━━━━━ Task data

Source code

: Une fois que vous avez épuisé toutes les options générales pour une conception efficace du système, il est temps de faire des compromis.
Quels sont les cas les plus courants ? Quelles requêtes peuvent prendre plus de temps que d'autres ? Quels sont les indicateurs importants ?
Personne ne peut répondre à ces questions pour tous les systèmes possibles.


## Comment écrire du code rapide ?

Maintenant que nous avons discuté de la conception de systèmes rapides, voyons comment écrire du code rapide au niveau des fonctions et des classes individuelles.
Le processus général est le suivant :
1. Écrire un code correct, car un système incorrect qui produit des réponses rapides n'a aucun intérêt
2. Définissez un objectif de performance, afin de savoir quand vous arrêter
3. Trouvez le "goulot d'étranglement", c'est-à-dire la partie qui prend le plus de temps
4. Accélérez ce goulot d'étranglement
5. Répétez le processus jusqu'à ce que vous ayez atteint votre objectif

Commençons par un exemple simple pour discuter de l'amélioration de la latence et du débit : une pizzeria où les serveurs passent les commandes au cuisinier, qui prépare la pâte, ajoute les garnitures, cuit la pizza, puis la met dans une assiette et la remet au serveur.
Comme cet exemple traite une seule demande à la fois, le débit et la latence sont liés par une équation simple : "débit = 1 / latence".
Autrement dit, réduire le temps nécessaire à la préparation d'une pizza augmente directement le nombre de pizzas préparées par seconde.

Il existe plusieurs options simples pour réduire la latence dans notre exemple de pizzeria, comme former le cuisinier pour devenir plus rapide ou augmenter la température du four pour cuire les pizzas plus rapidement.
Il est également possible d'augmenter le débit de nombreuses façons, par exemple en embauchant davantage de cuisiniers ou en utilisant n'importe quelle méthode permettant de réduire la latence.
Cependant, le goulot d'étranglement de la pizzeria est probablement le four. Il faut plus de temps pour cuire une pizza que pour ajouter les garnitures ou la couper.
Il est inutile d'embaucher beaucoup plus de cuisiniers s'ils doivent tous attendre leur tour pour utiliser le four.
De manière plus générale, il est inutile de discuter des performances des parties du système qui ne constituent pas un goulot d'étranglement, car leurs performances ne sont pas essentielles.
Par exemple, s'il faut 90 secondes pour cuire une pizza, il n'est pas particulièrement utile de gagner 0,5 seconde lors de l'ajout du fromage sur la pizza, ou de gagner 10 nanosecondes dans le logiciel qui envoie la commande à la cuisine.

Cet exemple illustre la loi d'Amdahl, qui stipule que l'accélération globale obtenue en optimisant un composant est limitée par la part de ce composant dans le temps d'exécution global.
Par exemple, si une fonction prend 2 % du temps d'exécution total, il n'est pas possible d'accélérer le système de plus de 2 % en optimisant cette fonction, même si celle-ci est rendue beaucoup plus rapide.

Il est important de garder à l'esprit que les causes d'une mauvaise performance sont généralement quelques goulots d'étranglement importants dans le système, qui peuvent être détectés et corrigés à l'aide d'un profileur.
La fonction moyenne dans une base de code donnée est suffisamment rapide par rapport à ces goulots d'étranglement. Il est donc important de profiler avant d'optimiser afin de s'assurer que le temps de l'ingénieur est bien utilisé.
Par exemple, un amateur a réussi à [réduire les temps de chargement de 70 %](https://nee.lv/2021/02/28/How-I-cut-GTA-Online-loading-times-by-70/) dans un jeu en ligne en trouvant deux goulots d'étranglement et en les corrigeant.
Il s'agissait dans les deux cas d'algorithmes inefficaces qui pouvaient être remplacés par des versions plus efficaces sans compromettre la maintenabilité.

━━━━━━━━━━

__Job__:
A complete answer reproduces every line of the records in which the word "vous" occurs.

__Written answer__:
: Une fois que vous avez épuisé toutes les options générales pour une conception efficace du système, il est temps de faire des compromis.
2. Définissez un objectif de performance, afin de savoir quand vous arrêter
5. Répétez le processus jusqu'à ce que vous ayez atteint votre objectif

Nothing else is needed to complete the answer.